## start PASSAGE

State v. Boulton

Decision Date30 September 2021
Docket NumberNo. 2020-0025,2020-0025
Citation266 A.3d 355,174 N.H. 470
Parties The STATE of New Hampshire v. Mark BOULTON
CourtNew Hampshire Supreme Court

Gordon J. MacDonald, attorney general (Elizabeth C. Woodcock, senior assistant attorney general, on the brief and orally), for the State.

Rudolph Friedmann, LLP, of Boston, Massachusetts (William A. Korman on the brief and orally), for the defendant.

BASSETT, J.

The defendant, Mark Boulton, appeals convictions, following a jury trial, on four counts of aggravated felonious sexual assault, see RSA 632-A:2, IV (2016), and one count of misdemeanor sexual assault, see RSA 632-A:4, I(b) (Supp. 2020). He argues that the Superior Court (Ignatius, J.) erred by: (1) denying his request to enter portions of the transcript of his interview with police into the record; and (2) allowing a witness for the State to offer expert testimony while testifying as a lay witness. We affirm.

The following facts are undisputed or supported by the record. In 2016, a 15-year-old child reported that she had been sexually assaulted by the defendant. The Moultonborough Police Department investigated the allegations. A detective in the department interviewed the defendant, and the department prepared a transcript of the interview.

## end PASSAGE
## start ENTRIES SHOWN

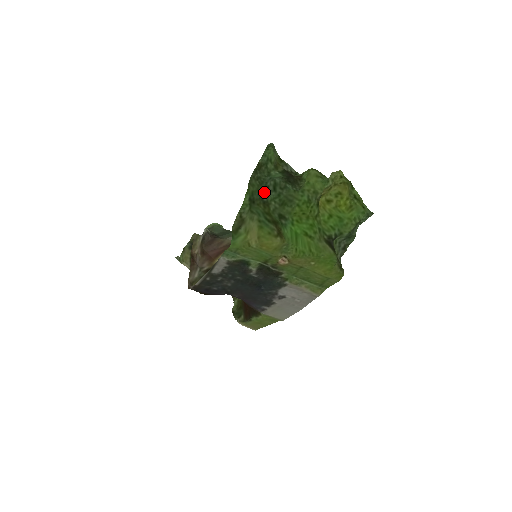
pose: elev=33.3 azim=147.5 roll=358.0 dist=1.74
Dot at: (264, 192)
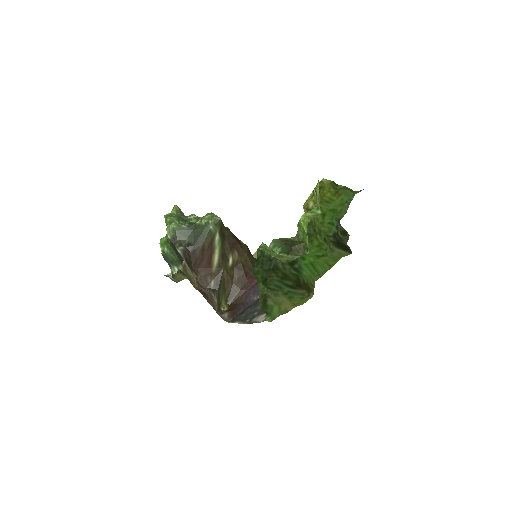
Dot at: (269, 265)
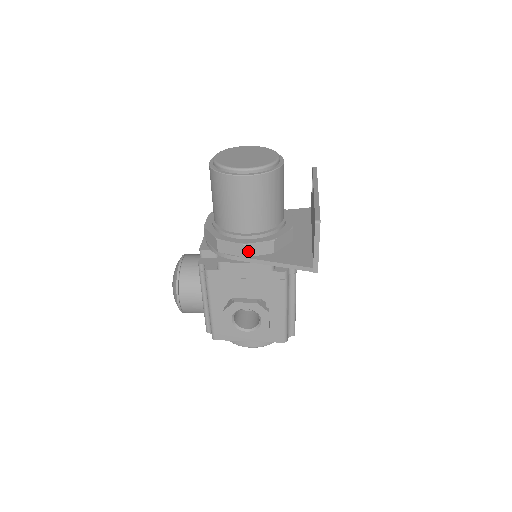
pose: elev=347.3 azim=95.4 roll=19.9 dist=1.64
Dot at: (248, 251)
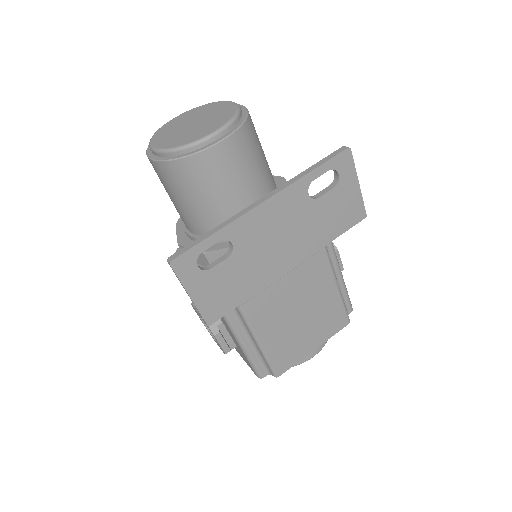
Dot at: occluded
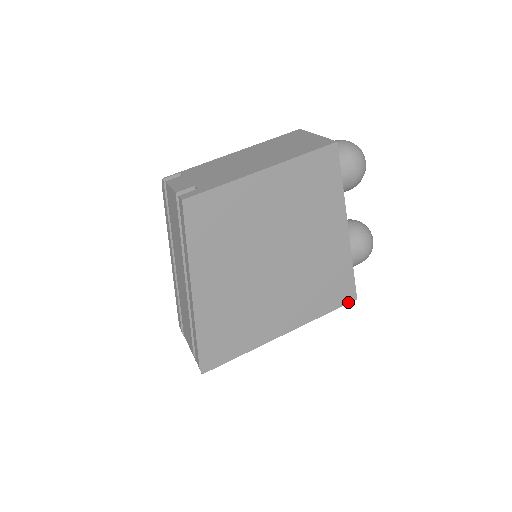
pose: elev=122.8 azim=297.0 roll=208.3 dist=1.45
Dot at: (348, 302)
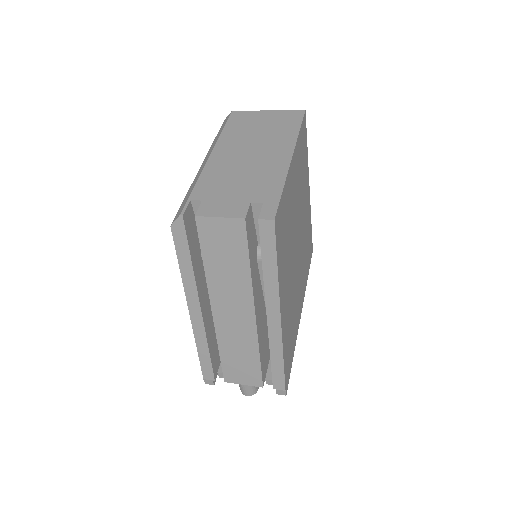
Dot at: (311, 257)
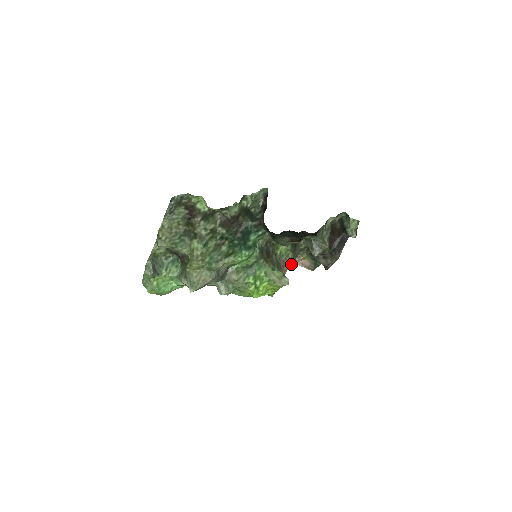
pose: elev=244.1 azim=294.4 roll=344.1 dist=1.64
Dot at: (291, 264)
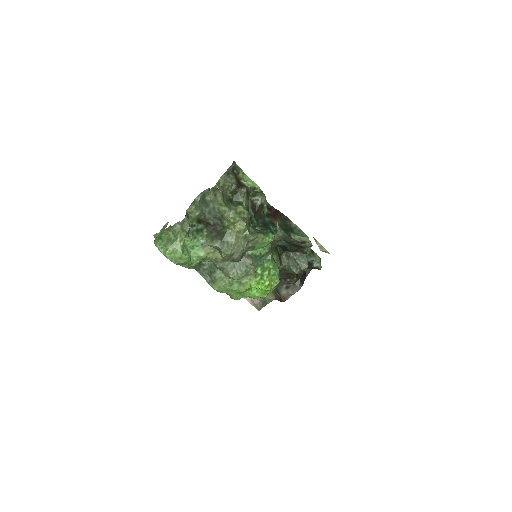
Dot at: occluded
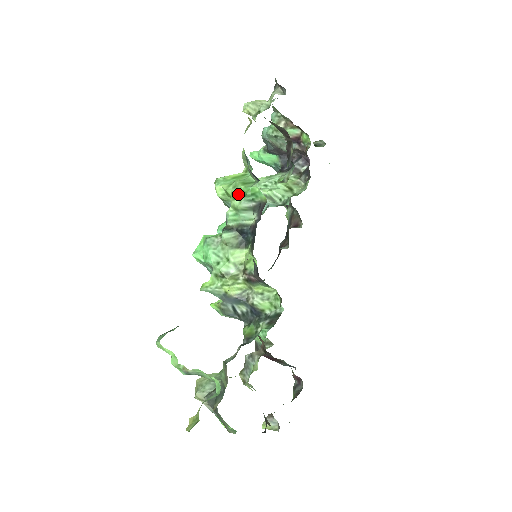
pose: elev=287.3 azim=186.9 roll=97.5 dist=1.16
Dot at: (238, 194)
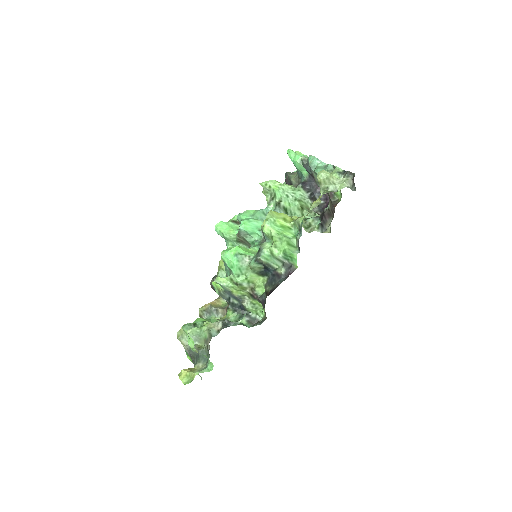
Dot at: (280, 246)
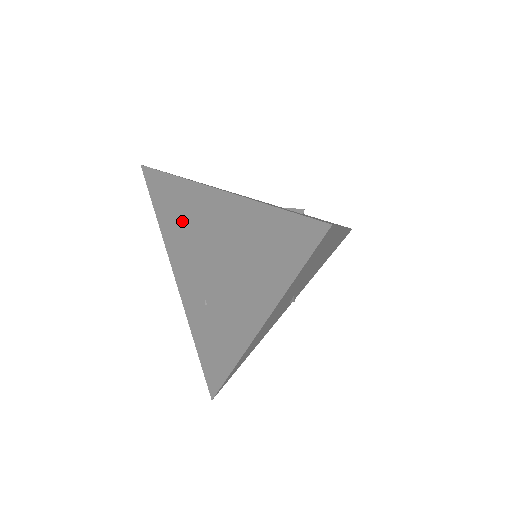
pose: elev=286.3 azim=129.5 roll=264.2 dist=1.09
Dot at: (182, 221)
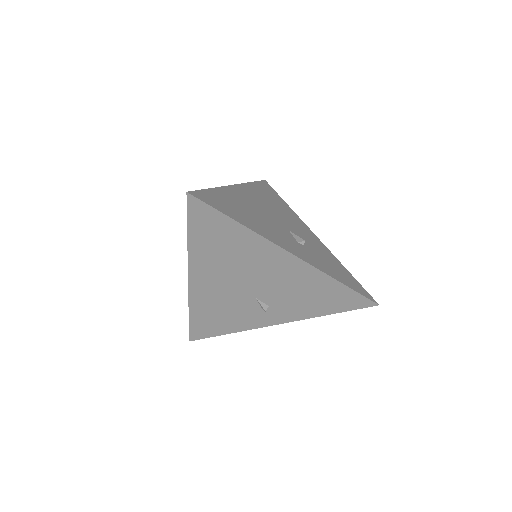
Dot at: occluded
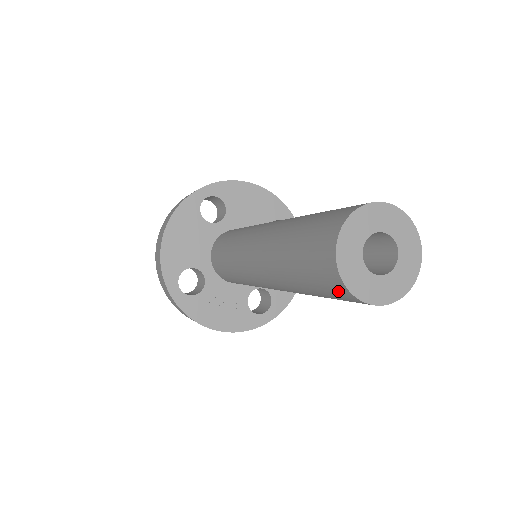
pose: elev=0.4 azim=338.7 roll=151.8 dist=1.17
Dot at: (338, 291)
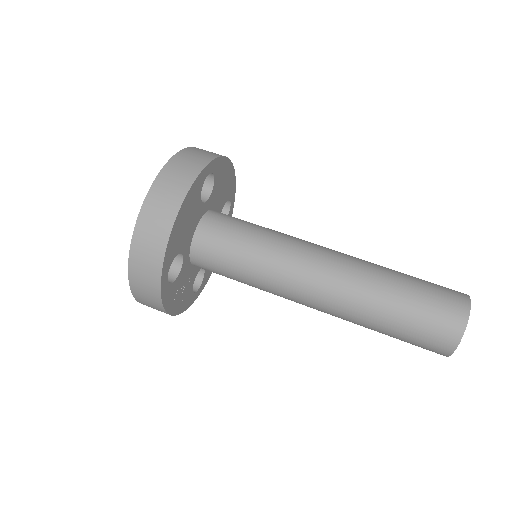
Dot at: (437, 349)
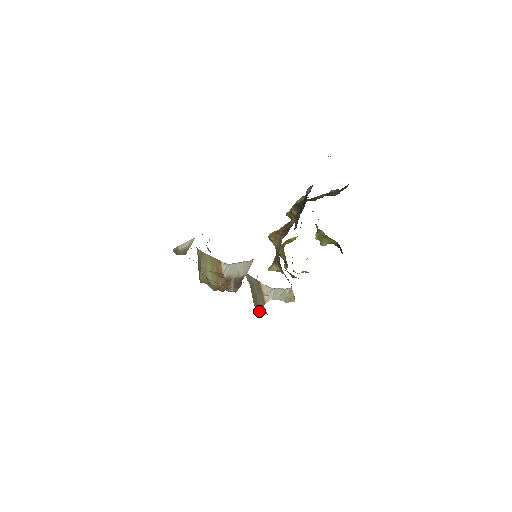
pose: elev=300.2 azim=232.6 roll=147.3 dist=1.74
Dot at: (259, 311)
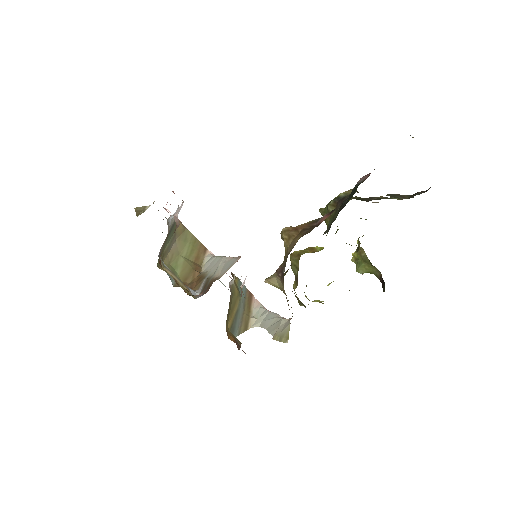
Dot at: occluded
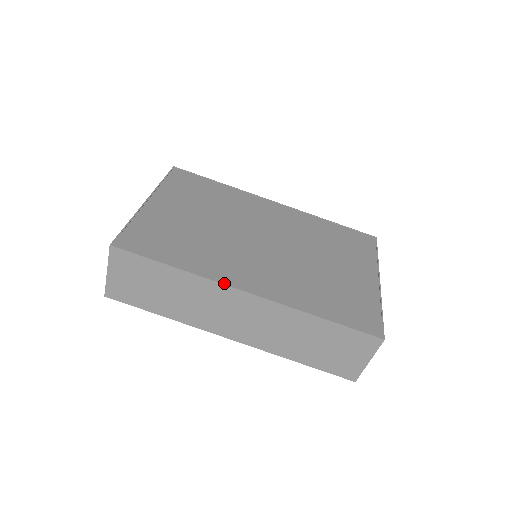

## end ENTRIES SHOWN

> **PROMPT 1**: List every individual person named in the State v. Boulton opinion, leaving out the law firm.
> **PROMPT 2**: Carry on writing the State v. Boulton opinion from the point where it stops.

> **EXERCISE ANSWER 1**:
- Mark Boulton
- Gordon J. MacDonald
- Elizabeth C. Woodcock
- William A. Korman
- Bassett, J.
- Ignatius, J.

> **EXERCISE ANSWER 2**:
At trial, the State called the detective as a witness. On direct examination, the detective testified regarding his interview with the defendant, but the State did not offer the transcript of the interview into evidence, nor did it use the transcript to refresh the detective's memory. The defendant objected to the detective's testimony, arguing that he was mischaracterizing the interview. The trial court overruled the objection, observing that the defendant was free to cross-examine the detective if he believed that the detective was mischaracterizing the interview.

On cross-examination, the defendant sought to have the detective read portions of the interview transcript into the record. The State objected. The defendant responded that he was entitled to read portions of the transcript into the record because the State had provided an incomplete and misleading account of the interview. See N.H. R. Ev. 106.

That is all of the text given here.